Task instructions
Return the passage from the transcript on early Christians and images of God word for word, starting with "He does whatever" and going on through "decorate the outside?".
------ Reading text ------
There's your answer. Now, of course, you have different Christian traditions that disagree on this, and there are some people who might think, I mean, you're making a big deal of nothing. And I recognize that this isn't the position of everyone, but it is, it seems to me, the earliest position that Christians held. They didn't want to make images of God. In fact, oftentimes, the early Christians were accused, you know what they were accused of? They were accused of being atheists by the pagans.

Why? Because the pagans had all these images and idols that they would carry around. They're gods. They were just all over the place, and the Christians didn't have that. And so people wondered, well, where is your God? You don't have all these images and idols. You guys must be atheists. But the Christians could respond with the words of the psalmist. Our God is in the heavens.

He does whatever He pleases. And so the danger for all of us is creating God in our own image. That's the problem of idolatry, and that's what we have to be careful with.

And so even in this Christmas season, let's focus on the proclamation of the true gospel and the message of the incarnation as it's revealed in Holy Scripture. Katie, thank you for that question. How about reindeer on your lawn? Is that okay? Yeah, I think that that's all right, Bill.

I'd actually love to hear. Do you guys do a lot of decorations at your place? Like, do you decorate the outside?

We do. My wife is one of those just supreme decorators, man. Our house looks like that vacation movie. I mean, it's pretty amazing.
------ Data for analysis ------
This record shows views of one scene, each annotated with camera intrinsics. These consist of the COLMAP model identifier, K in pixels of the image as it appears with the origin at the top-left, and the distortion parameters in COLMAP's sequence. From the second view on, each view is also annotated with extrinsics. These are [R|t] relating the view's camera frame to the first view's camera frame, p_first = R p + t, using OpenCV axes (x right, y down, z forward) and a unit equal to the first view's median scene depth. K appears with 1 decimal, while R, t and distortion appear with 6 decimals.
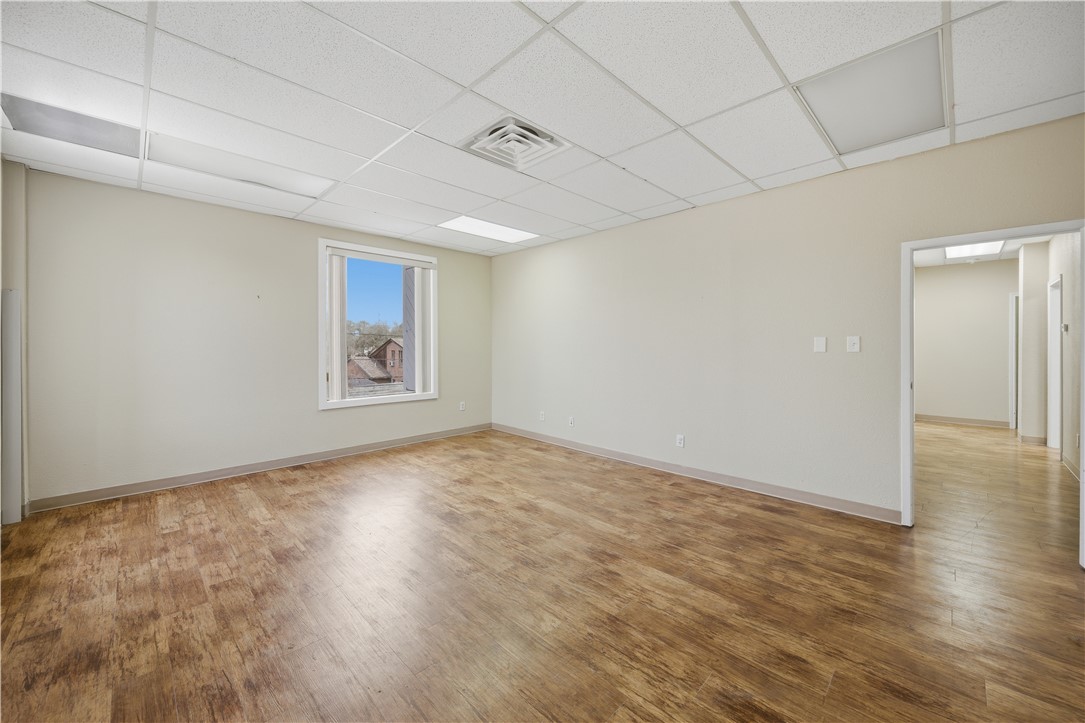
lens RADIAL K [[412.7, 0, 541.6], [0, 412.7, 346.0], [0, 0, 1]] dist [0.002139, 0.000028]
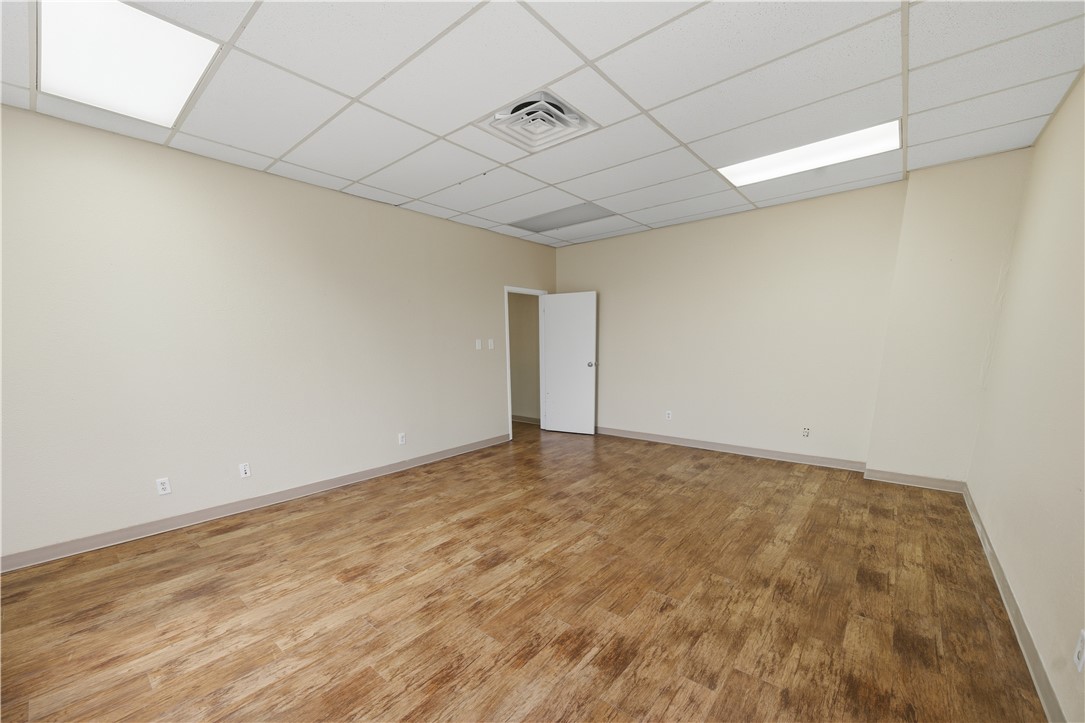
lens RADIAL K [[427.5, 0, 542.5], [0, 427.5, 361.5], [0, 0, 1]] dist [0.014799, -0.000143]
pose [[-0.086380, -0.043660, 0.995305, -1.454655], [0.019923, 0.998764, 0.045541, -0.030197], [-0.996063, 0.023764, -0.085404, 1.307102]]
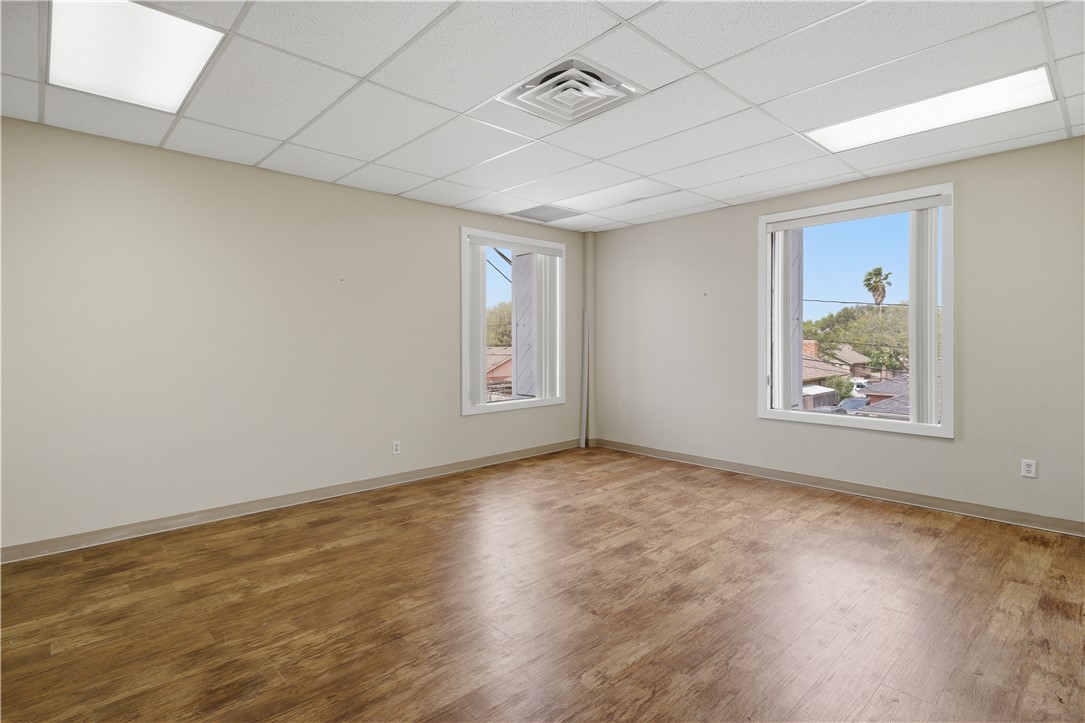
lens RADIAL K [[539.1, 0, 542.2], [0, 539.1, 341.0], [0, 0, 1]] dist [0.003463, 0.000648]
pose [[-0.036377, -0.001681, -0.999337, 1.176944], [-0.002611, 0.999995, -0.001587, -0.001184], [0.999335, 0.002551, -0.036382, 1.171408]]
------
Task result
He does whatever He pleases. And so the danger for all of us is creating God in our own image. That's the problem of idolatry, and that's what we have to be careful with.

And so even in this Christmas season, let's focus on the proclamation of the true gospel and the message of the incarnation as it's revealed in Holy Scripture. Katie, thank you for that question. How about reindeer on your lawn? Is that okay? Yeah, I think that that's all right, Bill.

I'd actually love to hear. Do you guys do a lot of decorations at your place? Like, do you decorate the outside?